◆ **Records contained in a dataset**:
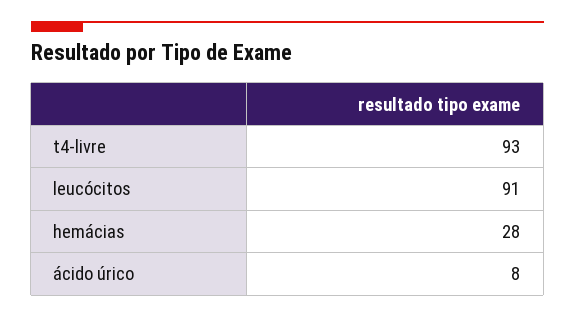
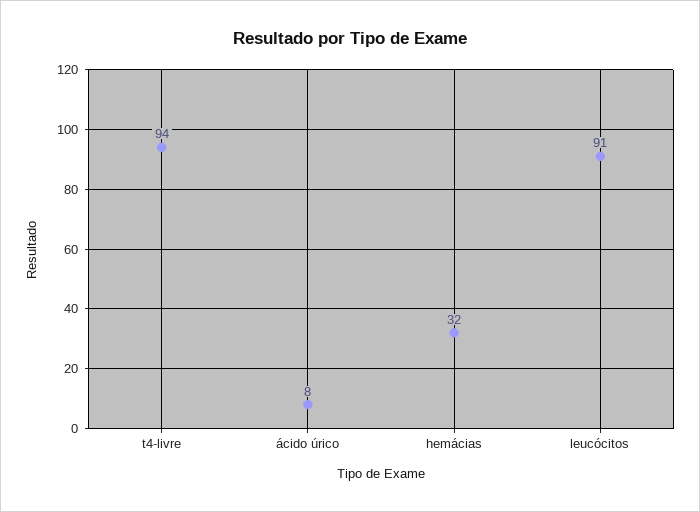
t4-livre: 93 -> 94
hemácias: 28 -> 32

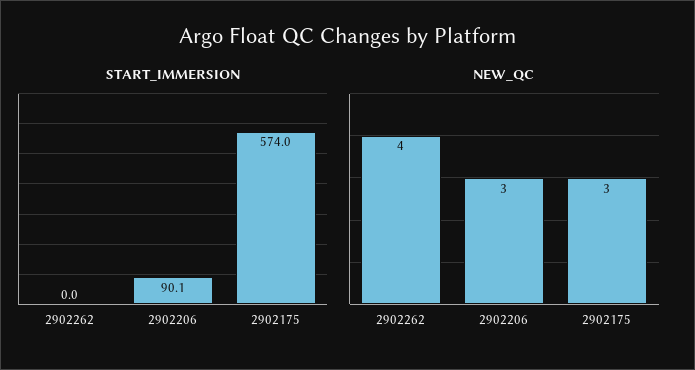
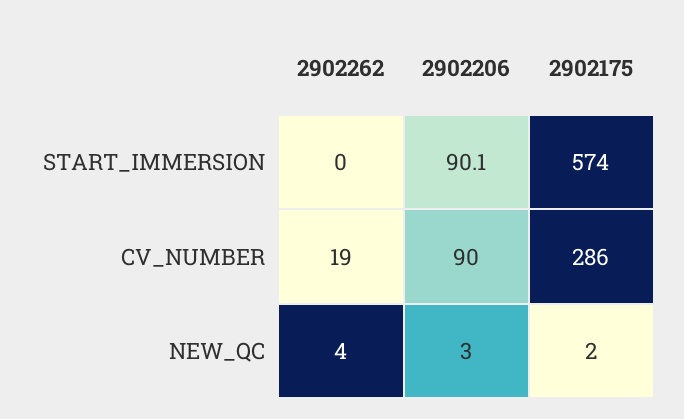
NEW_QC, 2902175: 3 -> 2
CV_NUMBER, 2902262: none -> 19
CV_NUMBER, 2902206: none -> 90
CV_NUMBER, 2902175: none -> 286

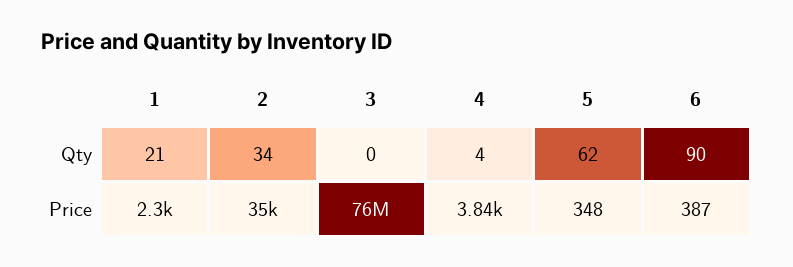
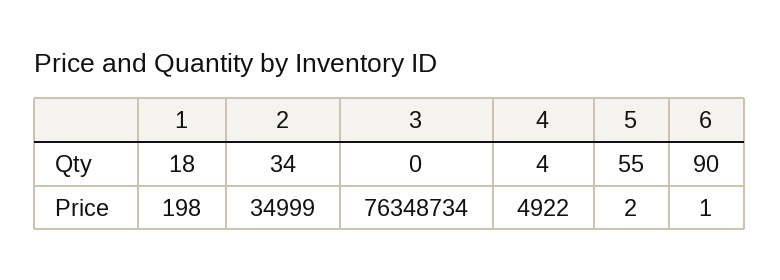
1, Qty: 21 -> 18
5, Qty: 62 -> 55
1, Price: 2300 -> 198
3, Price: 76000000 -> 76348734
4, Price: 3840 -> 4922
5, Price: 348 -> 2
6, Price: 387 -> 1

◆ **WRITTEN TASK**:
Nothing but the lines from the one containing "3, Price: 76000000 -> 76348734" through the final line of the data above is to be reproduced, each exactly as written.

◆ **RESPONSE**:
3, Price: 76000000 -> 76348734
4, Price: 3840 -> 4922
5, Price: 348 -> 2
6, Price: 387 -> 1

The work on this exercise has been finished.